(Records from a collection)

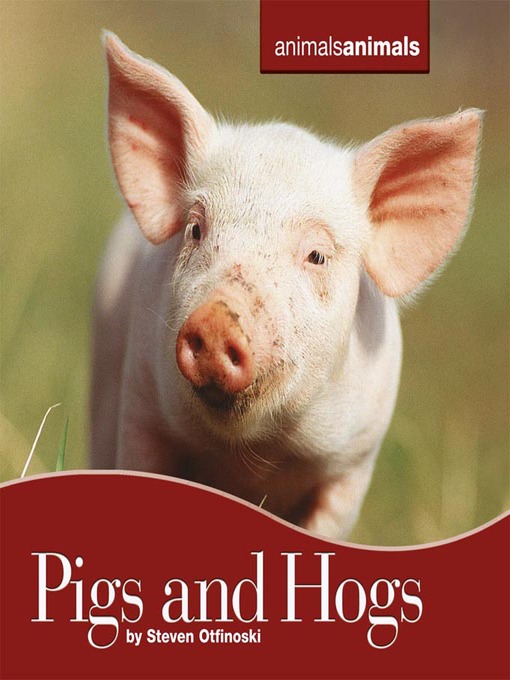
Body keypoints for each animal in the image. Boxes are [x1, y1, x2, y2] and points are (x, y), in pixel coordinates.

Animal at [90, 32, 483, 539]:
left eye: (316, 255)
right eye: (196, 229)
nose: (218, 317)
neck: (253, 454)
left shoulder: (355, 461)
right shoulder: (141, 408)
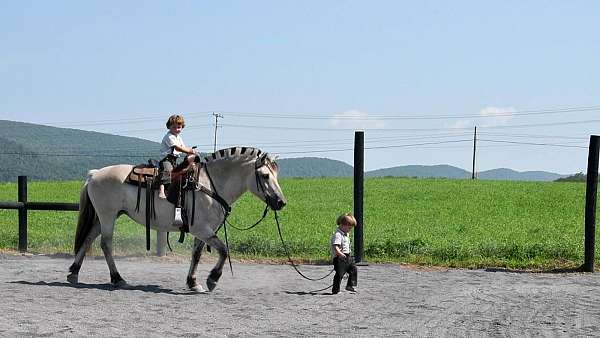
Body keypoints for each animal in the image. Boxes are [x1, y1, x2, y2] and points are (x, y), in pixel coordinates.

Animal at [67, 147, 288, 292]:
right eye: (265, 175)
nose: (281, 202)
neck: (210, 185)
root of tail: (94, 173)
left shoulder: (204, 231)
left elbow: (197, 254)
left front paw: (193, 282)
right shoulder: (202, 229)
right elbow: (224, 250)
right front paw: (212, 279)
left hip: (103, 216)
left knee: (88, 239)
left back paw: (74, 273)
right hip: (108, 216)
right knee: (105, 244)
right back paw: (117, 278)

--

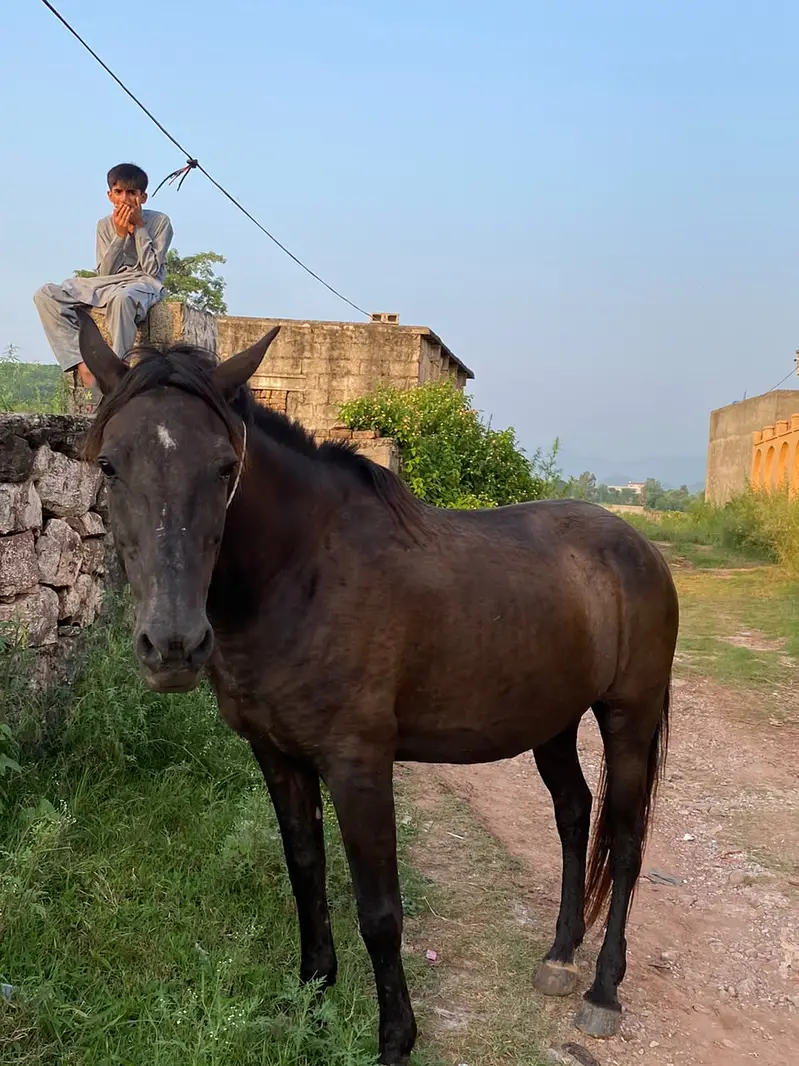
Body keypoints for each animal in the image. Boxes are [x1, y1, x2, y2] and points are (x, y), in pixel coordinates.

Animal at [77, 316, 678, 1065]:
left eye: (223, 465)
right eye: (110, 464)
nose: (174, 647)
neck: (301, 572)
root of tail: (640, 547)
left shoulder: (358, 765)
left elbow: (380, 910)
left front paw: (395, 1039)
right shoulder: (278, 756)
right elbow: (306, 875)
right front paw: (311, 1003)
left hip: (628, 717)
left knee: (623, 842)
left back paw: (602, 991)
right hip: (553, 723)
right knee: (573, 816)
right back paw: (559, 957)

- **ASSIGNMENT**
Lines to set down from above: the line with "root of tail: (94, 173)", the line with "right back paw: (117, 278)", and every line between, each exactly as written.

- **TASK SOLUTION**
root of tail: (94, 173)
left shoulder: (204, 231)
left elbow: (197, 254)
left front paw: (193, 282)
right shoulder: (202, 229)
right elbow: (224, 250)
right front paw: (212, 279)
left hip: (103, 216)
left knee: (88, 239)
left back paw: (74, 273)
right hip: (108, 216)
right knee: (105, 244)
right back paw: (117, 278)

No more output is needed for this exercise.